DATA FOR THIS EXERCISE ->
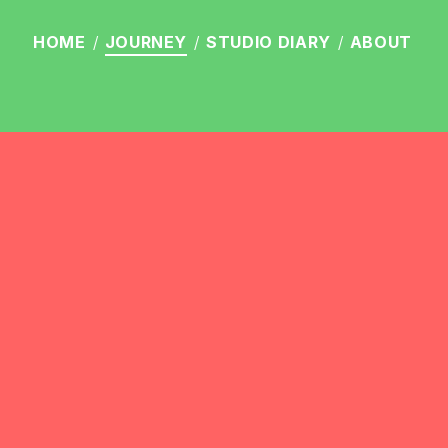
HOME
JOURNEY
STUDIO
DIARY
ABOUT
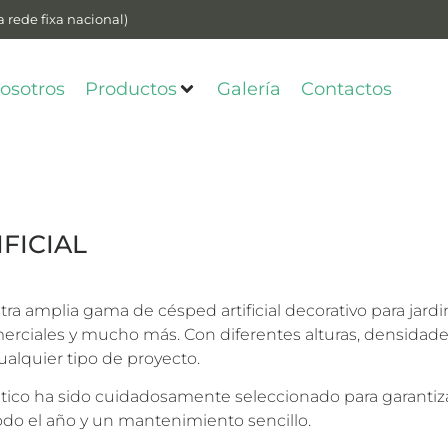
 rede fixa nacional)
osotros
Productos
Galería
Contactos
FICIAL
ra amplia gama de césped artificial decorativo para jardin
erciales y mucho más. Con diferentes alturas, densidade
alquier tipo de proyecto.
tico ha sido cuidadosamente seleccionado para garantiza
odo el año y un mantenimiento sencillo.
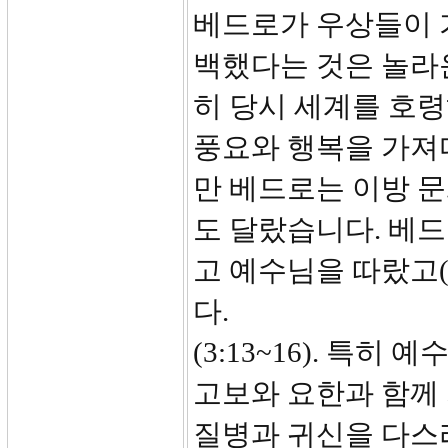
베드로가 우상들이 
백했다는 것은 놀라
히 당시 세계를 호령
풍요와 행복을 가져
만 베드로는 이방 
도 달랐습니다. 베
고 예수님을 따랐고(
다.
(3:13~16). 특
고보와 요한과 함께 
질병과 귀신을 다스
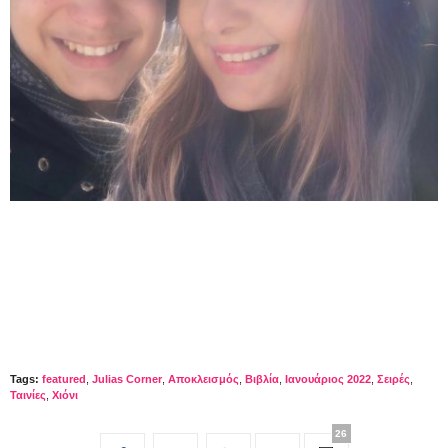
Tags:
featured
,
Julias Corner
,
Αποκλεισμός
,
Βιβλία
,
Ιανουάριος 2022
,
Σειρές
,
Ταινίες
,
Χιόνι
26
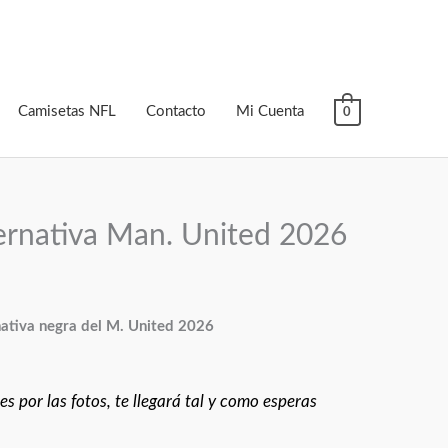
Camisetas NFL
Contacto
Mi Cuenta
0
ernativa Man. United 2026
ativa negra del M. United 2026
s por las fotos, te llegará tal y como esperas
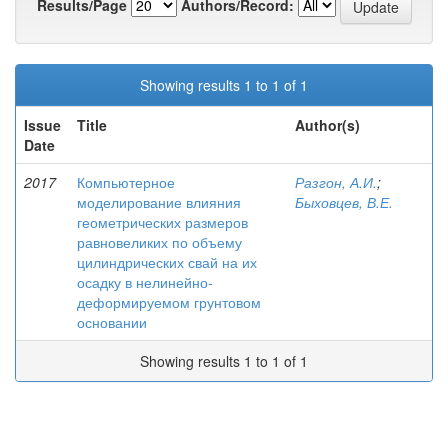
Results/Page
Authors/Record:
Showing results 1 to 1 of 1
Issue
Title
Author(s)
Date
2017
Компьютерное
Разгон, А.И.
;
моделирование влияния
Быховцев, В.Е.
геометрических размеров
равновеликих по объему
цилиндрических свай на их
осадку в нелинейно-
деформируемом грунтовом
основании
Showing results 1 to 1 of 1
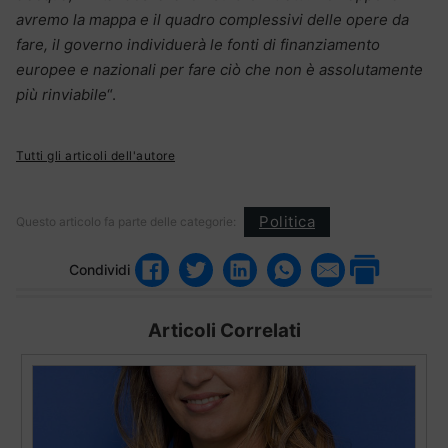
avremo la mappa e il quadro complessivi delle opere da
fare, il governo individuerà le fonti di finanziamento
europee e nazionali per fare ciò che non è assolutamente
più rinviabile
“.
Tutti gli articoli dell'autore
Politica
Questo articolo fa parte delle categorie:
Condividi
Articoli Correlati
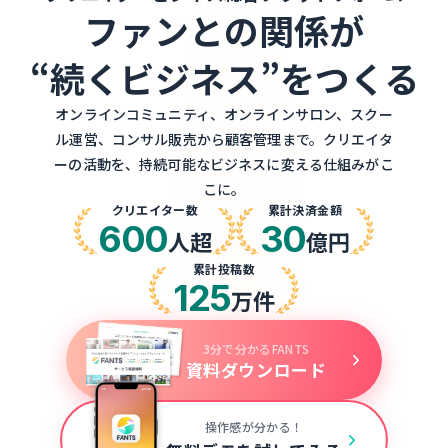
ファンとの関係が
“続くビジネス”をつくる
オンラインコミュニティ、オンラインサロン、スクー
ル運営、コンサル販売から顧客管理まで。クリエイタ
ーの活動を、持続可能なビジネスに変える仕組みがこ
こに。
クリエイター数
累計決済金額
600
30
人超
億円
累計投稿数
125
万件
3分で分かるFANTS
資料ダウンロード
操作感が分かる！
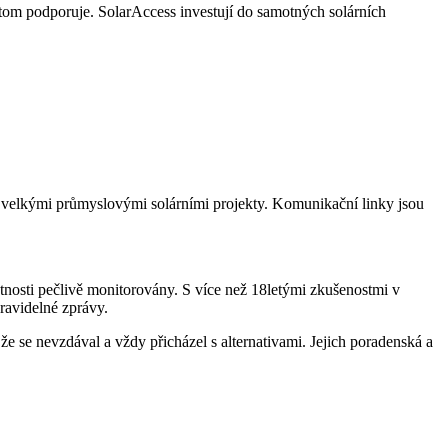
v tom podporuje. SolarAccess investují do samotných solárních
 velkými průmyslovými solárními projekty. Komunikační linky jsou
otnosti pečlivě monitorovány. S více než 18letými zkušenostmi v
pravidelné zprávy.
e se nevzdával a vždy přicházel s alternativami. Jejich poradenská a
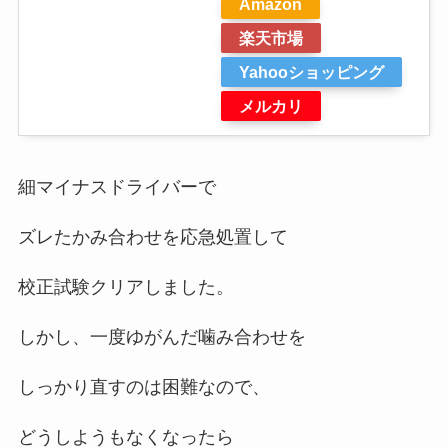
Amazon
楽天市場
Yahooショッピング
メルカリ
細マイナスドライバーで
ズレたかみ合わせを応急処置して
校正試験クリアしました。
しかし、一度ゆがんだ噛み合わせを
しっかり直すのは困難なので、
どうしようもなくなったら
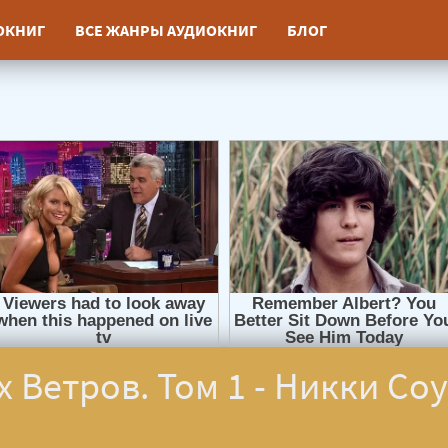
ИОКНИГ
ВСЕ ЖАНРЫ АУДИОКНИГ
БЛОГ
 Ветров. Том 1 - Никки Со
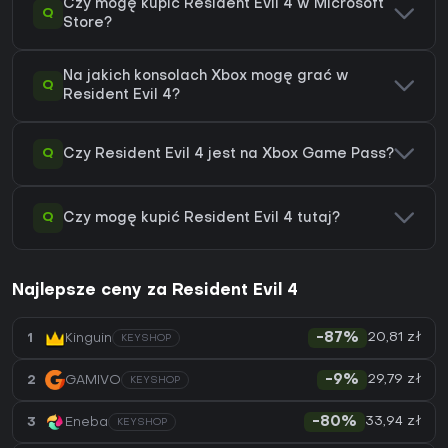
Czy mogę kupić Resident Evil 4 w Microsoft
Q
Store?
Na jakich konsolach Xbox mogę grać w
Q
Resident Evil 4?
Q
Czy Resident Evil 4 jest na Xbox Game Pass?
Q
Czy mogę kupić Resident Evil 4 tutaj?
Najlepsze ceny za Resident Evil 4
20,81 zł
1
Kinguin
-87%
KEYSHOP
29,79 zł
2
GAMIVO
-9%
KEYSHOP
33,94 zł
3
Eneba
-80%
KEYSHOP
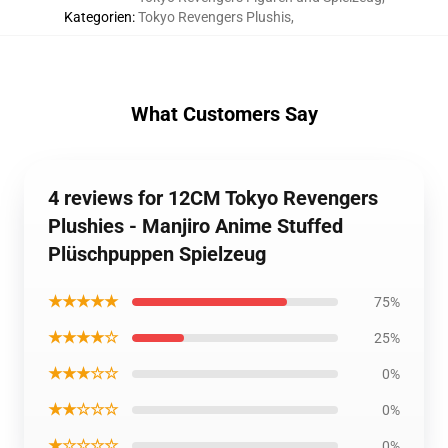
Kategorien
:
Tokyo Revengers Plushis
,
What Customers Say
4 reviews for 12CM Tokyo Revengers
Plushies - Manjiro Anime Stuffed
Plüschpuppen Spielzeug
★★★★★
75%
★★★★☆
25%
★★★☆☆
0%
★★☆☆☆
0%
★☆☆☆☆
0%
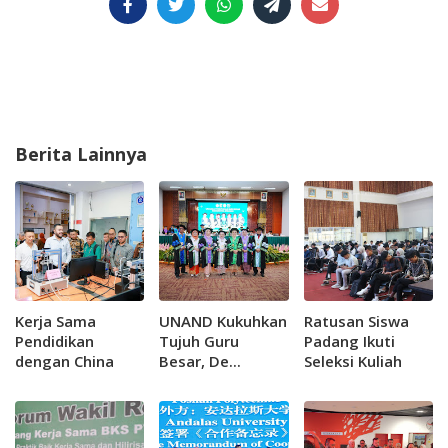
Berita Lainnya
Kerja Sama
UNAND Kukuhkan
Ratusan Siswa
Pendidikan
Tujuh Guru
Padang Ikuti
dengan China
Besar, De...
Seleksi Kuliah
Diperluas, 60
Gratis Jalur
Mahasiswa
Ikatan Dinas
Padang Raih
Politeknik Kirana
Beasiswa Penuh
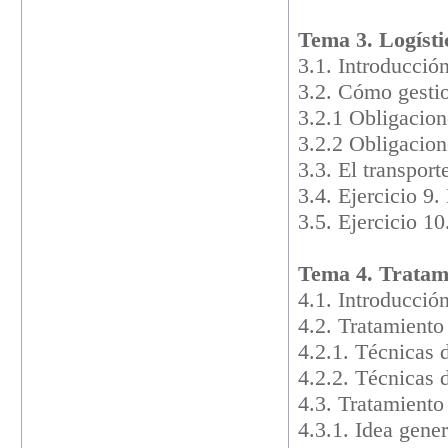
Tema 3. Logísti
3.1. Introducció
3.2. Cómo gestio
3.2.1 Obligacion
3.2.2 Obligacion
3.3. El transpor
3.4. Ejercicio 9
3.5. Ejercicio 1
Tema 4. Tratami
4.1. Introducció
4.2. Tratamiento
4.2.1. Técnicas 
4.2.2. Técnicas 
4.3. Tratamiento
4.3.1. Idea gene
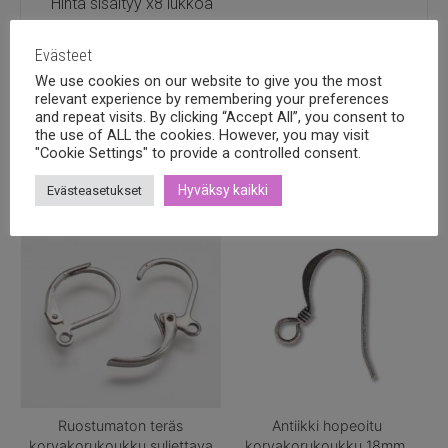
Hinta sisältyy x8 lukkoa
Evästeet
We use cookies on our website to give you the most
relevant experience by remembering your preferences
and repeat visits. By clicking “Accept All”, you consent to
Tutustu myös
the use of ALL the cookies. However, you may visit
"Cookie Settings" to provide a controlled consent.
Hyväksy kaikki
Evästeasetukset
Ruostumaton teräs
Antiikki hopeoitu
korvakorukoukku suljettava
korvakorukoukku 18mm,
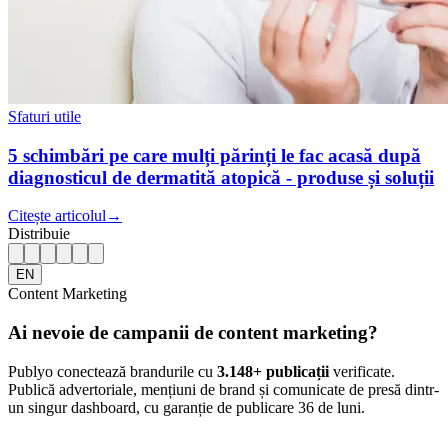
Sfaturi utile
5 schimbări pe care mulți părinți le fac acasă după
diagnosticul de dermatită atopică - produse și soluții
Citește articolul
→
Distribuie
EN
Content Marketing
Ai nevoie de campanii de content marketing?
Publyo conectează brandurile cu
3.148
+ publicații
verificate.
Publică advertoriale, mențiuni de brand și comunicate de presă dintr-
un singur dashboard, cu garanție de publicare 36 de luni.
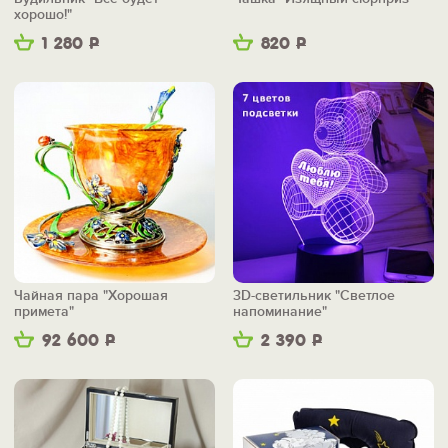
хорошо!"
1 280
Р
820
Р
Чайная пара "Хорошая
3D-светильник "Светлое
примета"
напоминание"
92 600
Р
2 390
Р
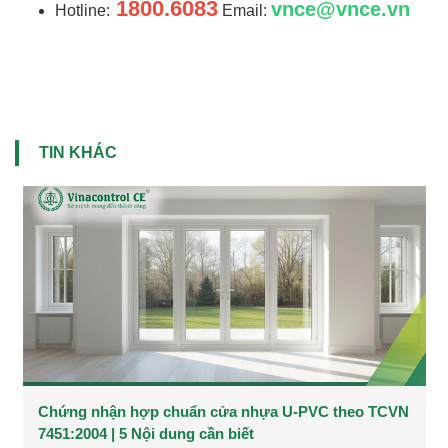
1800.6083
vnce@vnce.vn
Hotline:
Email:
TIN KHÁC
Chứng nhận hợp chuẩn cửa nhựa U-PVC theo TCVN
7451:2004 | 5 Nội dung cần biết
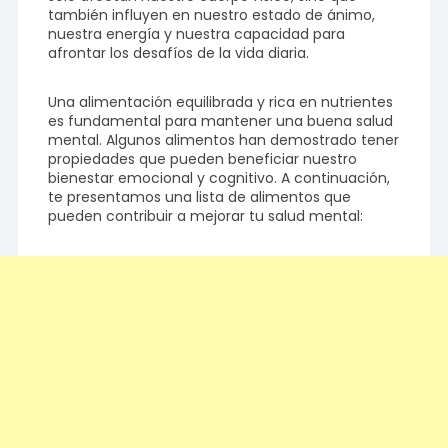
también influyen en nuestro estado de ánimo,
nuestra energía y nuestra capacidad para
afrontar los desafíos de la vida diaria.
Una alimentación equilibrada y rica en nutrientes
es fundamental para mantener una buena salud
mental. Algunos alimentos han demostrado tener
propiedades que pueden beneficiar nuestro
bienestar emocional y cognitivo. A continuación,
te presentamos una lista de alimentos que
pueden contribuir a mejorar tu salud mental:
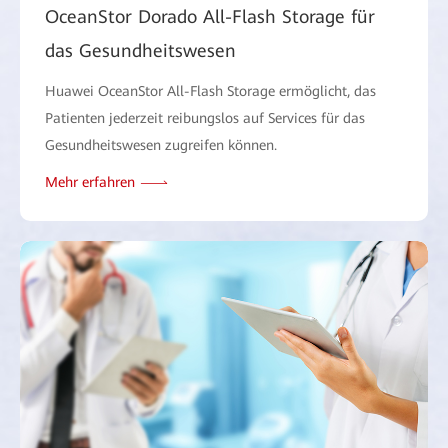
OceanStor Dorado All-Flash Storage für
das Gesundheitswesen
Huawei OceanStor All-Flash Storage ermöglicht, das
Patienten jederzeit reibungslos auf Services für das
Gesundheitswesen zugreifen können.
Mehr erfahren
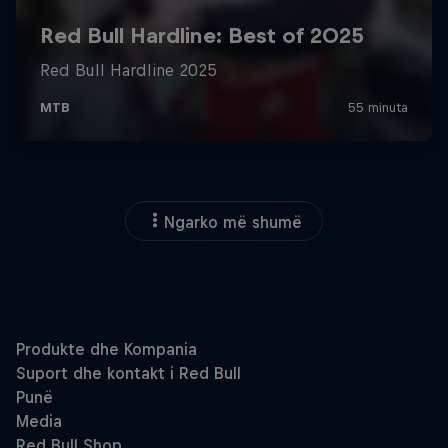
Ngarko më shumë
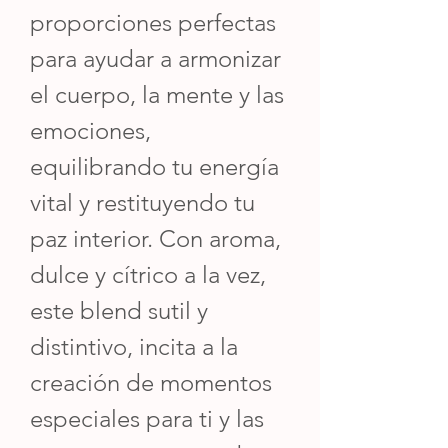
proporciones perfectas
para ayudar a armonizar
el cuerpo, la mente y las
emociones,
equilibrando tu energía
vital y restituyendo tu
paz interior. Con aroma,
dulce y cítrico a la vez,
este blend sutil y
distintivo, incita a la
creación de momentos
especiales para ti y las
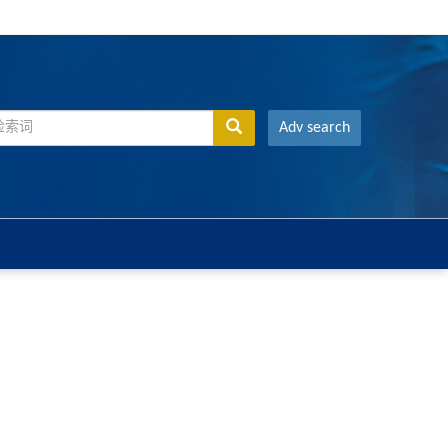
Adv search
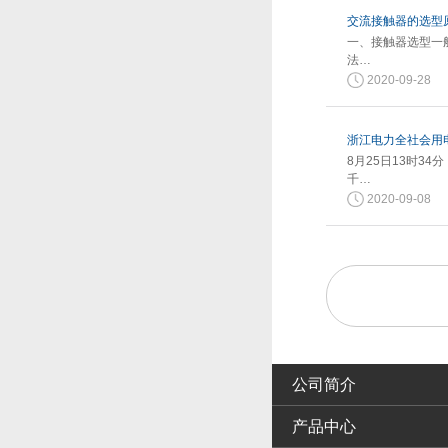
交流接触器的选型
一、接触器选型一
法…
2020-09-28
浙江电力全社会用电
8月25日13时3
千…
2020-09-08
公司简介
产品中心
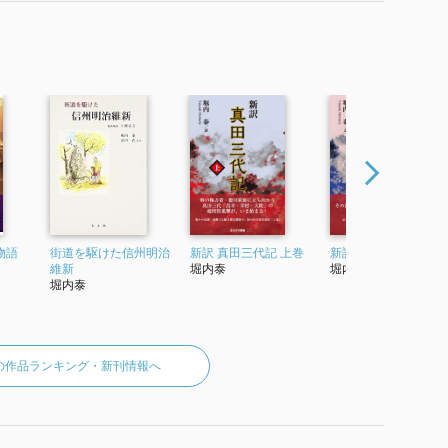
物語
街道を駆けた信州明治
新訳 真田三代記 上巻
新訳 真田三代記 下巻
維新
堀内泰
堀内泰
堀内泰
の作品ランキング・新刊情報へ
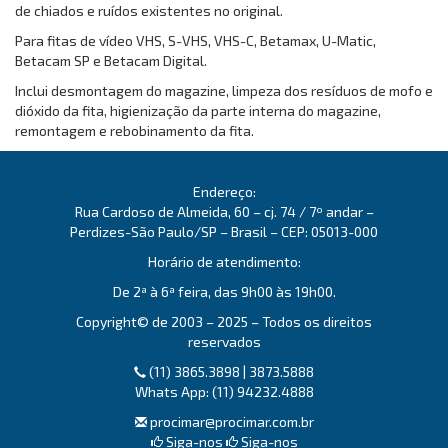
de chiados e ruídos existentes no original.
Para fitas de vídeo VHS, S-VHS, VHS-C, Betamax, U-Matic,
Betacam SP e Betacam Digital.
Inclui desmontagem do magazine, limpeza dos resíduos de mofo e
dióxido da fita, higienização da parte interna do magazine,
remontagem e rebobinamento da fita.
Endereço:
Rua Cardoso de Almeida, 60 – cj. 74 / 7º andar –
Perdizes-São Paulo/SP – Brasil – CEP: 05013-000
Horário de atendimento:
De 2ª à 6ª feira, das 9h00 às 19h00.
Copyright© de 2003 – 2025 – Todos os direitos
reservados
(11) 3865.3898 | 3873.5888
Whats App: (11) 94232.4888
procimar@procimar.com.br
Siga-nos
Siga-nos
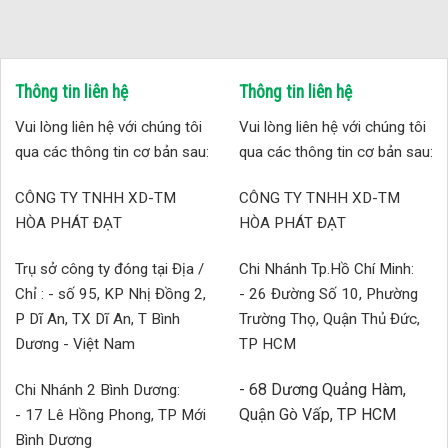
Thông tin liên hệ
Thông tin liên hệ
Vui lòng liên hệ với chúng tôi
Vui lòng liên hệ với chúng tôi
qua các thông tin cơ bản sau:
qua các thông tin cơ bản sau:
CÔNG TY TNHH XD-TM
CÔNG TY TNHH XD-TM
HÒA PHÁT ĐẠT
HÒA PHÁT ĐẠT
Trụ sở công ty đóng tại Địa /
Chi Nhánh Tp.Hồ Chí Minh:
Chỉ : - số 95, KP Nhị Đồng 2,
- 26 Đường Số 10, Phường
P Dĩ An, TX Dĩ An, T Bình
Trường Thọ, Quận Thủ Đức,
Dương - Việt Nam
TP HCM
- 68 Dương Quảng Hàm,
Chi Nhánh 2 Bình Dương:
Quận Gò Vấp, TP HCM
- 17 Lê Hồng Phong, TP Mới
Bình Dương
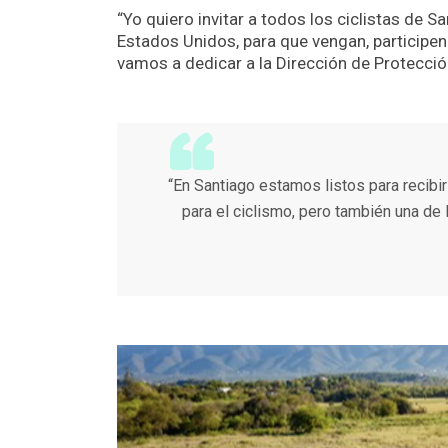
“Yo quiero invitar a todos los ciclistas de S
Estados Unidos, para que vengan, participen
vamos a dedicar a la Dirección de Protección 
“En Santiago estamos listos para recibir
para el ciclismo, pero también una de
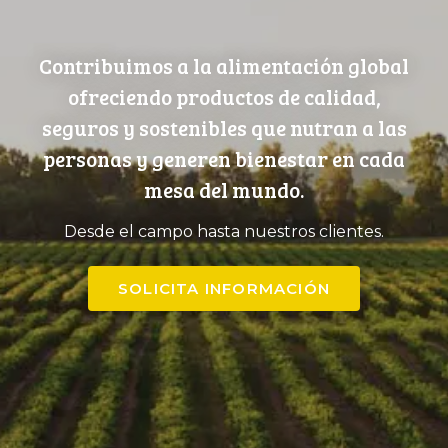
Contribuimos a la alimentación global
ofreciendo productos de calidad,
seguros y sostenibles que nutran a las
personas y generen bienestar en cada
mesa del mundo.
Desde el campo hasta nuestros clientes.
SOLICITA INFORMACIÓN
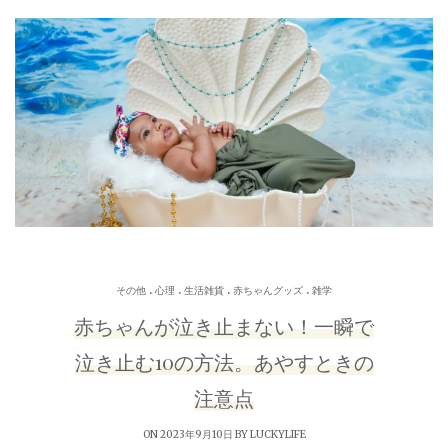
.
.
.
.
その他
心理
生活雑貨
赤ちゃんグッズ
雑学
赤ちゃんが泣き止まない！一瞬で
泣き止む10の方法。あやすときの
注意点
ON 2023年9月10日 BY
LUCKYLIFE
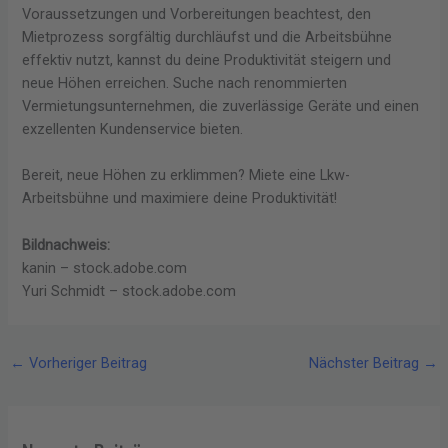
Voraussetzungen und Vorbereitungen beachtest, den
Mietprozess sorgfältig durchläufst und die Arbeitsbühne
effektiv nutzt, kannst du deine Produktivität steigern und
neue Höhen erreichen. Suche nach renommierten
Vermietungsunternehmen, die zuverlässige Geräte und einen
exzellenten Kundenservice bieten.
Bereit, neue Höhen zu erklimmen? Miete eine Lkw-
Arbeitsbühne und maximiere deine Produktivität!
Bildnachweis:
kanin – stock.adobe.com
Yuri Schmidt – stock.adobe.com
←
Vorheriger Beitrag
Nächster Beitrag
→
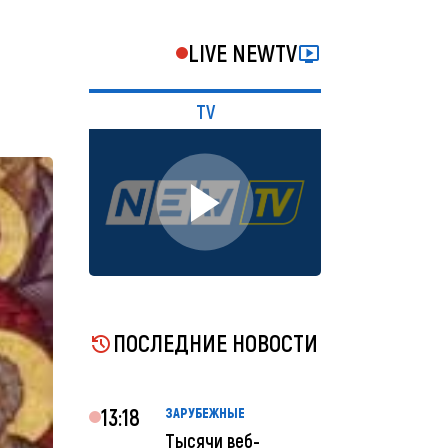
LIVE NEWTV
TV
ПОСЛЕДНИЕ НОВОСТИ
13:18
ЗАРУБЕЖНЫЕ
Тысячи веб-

WHAT THE TASK ASKS -> Quote the entries word for word, from their first line through the line containing "s por las fotos, te", including both ends. Leave the pictures out of your answer.

ANSWER TO THE EXERCISE ->
HOME
JOURNEY
STUDIO
DIARY
ABOUT
 rede fixa nacional)
osotros
Productos
Galería
Contactos
FICIAL
ra amplia gama de césped artificial decorativo para jardin
erciales y mucho más. Con diferentes alturas, densidade
alquier tipo de proyecto.
tico ha sido cuidadosamente seleccionado para garantiza
odo el año y un mantenimiento sencillo.
베드로가 우상들이 
백했다는 것은 놀라
히 당시 세계를 호령
풍요와 행복을 가져
만 베드로는 이방 
도 달랐습니다. 베
고 예수님을 따랐고(
다.
(3:13~16). 특
고보와 요한과 함께 
질병과 귀신을 다스
Tags:
featured
,
Julias Corner
,
Αποκλεισμός
,
Βιβλία
,
Ιανουάριος 2022
,
Σειρές
,
Ταινίες
,
Χιόνι
26
Camisetas NFL
Contacto
Mi Cuenta
0
ernativa Man. United 2026
ativa negra del M. United 2026
s por las fotos, te llegará tal y como esperas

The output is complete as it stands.